Report, in full, each line of the material below in which the string "that" occurs.

╭─ Data supplied

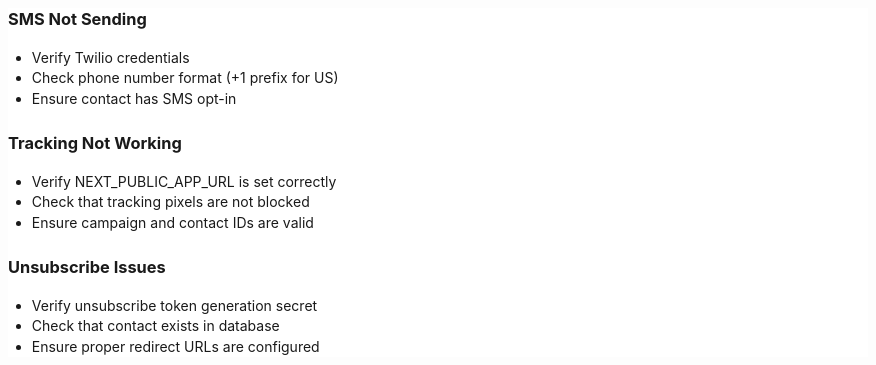 ### SMS Not Sending
- Verify Twilio credentials
- Check phone number format (+1 prefix for US)
- Ensure contact has SMS opt-in

### Tracking Not Working
- Verify NEXT_PUBLIC_APP_URL is set correctly
- Check that tracking pixels are not blocked
- Ensure campaign and contact IDs are valid

### Unsubscribe Issues
- Verify unsubscribe token generation secret
- Check that contact exists in database
- Ensure proper redirect URLs are configured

╰─

Written solution.
- Check that tracking pixels are not blocked
- Check that contact exists in database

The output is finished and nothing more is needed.